PRESCOTT, Ariz. – Aviation Accreditation Board International (AABI) attendees from around the world recently gathered at Embry-Riddle Aeronautical University’s Prescott Campus to discuss, simulate, analyze and problem-solve at AABI’s annual meeting.
AABI is a specialized and professional accrediting organization comprised of representatives from all segments of the aviation field. Their mission is to advance quality aviation education worldwide through accreditation and leadership. AABI accredits aviation degree programs at the associate, baccalaureate and graduate levels in several non-engineering professional fields, including aviation management, flight education, air traffic control, aviation maintenance, aviation electronics, aviation safety science, aviation studies and unmanned aircraft systems.
The five-day event brought together 125 leaders from industry and higher education with the goal of enhancing aviation education and training worldwide through a variety of interactive events. The “Simulated Accreditation Visit” featured a mock-evaluation of Embry-Riddle’s Aeronautical Science Program, with AABI team members examining facilities and meeting with students, advisors, faculty, flight staff, industry advisory board (IAB) members and administrators.
The “Industry/Educator Forum,” a 24-year AABI tradition and cited as a ‘best practice’ by the Council for Higher Education Accreditation (CHEA), was an opportunity for industry and educators to exchange ideas and discuss topics of mutual interest, including the worldwide pilot shortage that has ultimately led to a flight instructor shortage — as well as the profession of aircraft dispatching and the looming shortage of dispatchers within the airlines as well as other segments within the industry.
“We discussed an AABI-proposed initiative that has become known as an ‘Instructor Lease Back Program’ where newly hired or commissioned pilots would return to their universities to serve as check-, multi-engine or CFI-candidate instructors,” said Dr. Juan Merkt, Chair of Embry-Riddle’s Aeronautical Science Department in Prescott and AABI Board of Trustees Member. “It was nice to see airlines and military representatives seated at the same table with universities, working together to find solutions for enhancing the pilot pipeline.”
A report summarizing recommendations from Forum participants will be posted later on the AABI website.
Embry-Riddle was one of the first four universities to apply for AABI accreditation in 1991, receiving the first program accreditations in 1992. Currently, the University has a total of 16 degree programs accredited by AABI. Specialized accreditation has three fundamental goals: To ensure the quality of an accredited program, to assist in the improvement of the program, and to maintain the relevance of education within the industry it serves.
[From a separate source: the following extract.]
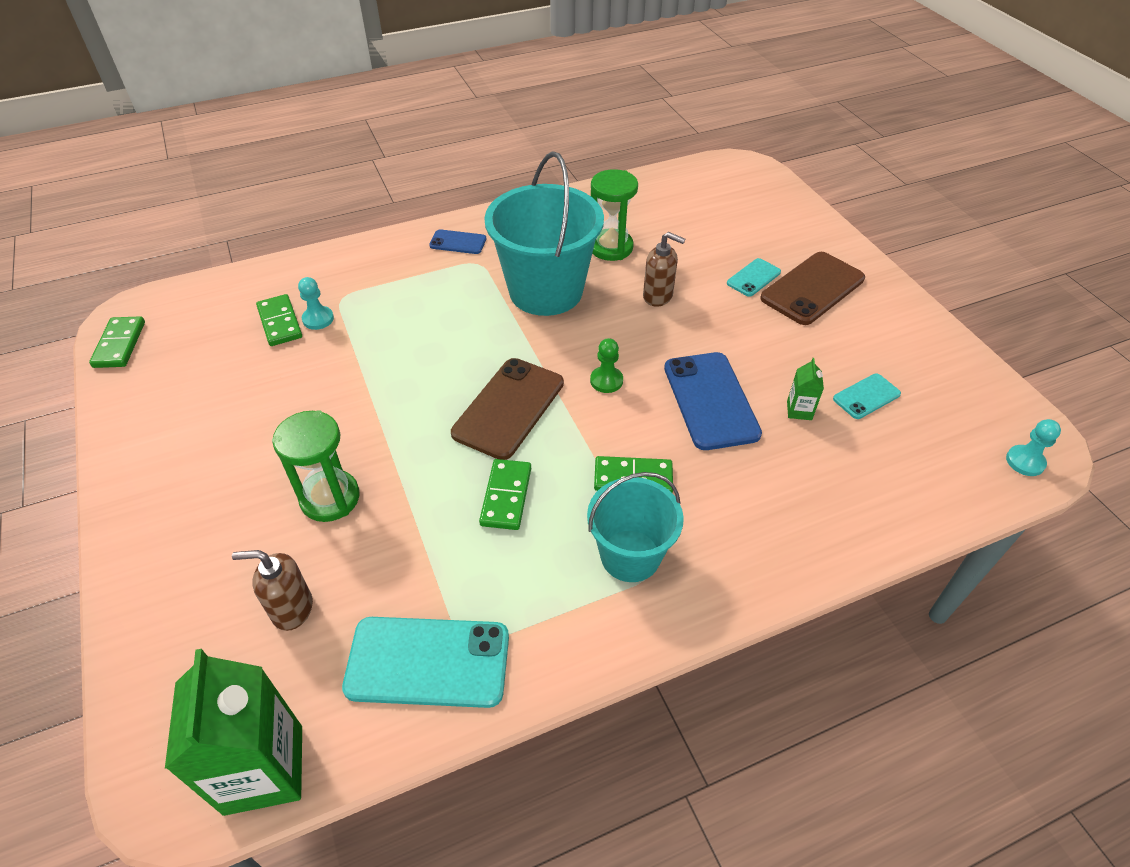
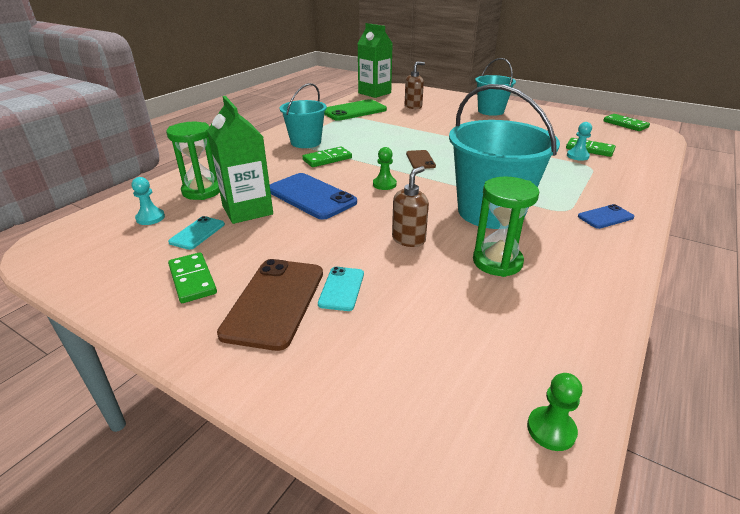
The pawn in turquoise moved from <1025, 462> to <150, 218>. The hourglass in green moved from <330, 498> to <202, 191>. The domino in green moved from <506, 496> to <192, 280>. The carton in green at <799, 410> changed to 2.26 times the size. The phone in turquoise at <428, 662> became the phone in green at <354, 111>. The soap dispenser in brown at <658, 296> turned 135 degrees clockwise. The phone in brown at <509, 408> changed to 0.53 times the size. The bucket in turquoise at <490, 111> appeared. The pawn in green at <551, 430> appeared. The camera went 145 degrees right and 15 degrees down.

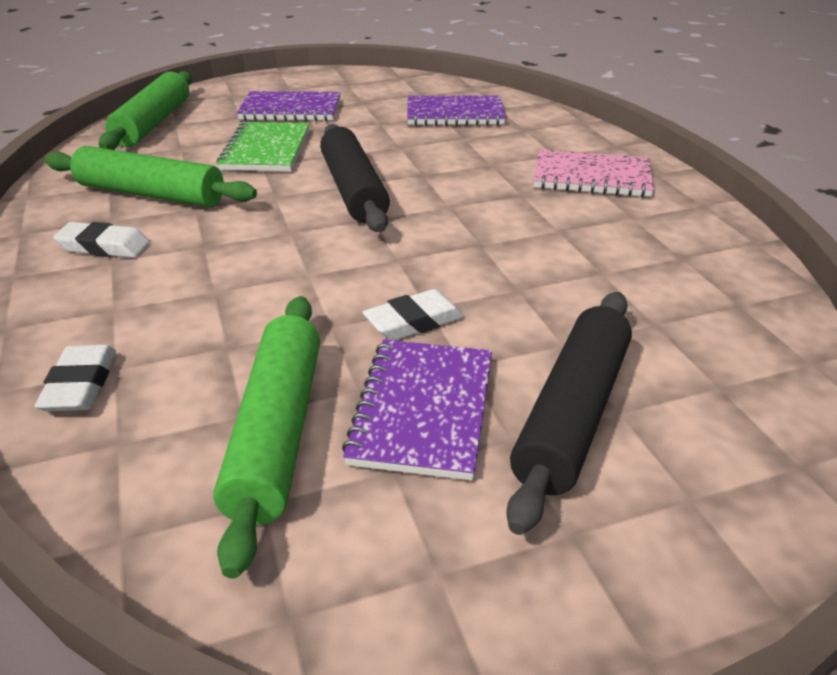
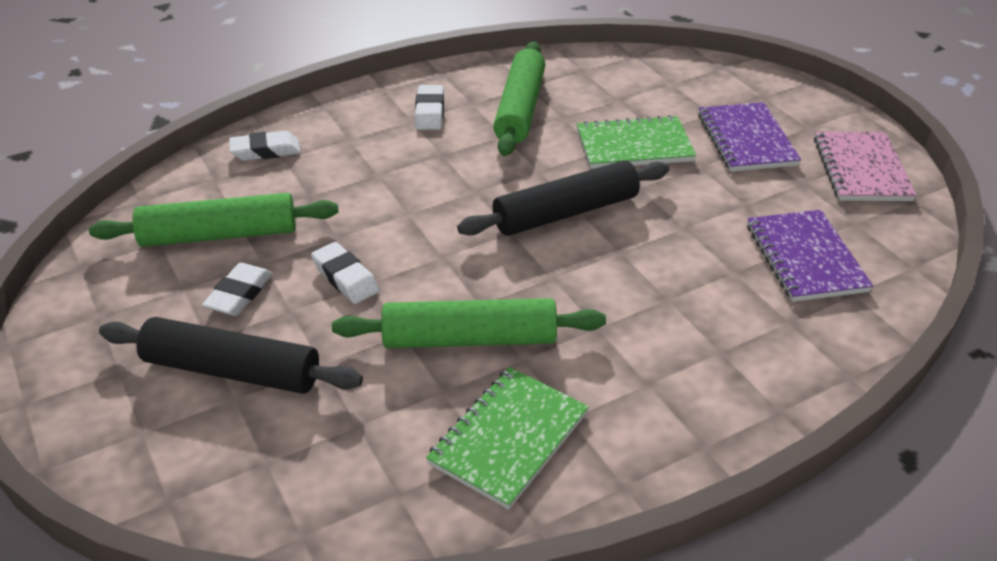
The notebook in purple at <423, 410> was replaced by the eraser in white at <239, 294>. The rolling pin in green moved from <153, 123> to <469, 339>. The notebook in green at <508, 438> appeared. The notebook in pink moved from <592, 177> to <861, 169>. The camera went 80 degrees right and 5 degrees up.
“Students, educators and industry professionals can become involved in helping AABI meet the above goals,” added Merkt. “Thus, everyone can make a difference in this important effort to ensure that tomorrow’s aviation professionals are the best and brightest — and that they are prepared to meet the professional challenges facing them.”
AABI membership includes leaders from major and regional airlines, aircraft manufacturers, aviation service providers, aviation trade associations, as well as aviation educators from colleges and universities in the USA, Canada, China, Greece, Nigeria, Peru, Poland, Puerto Rico and Turkey.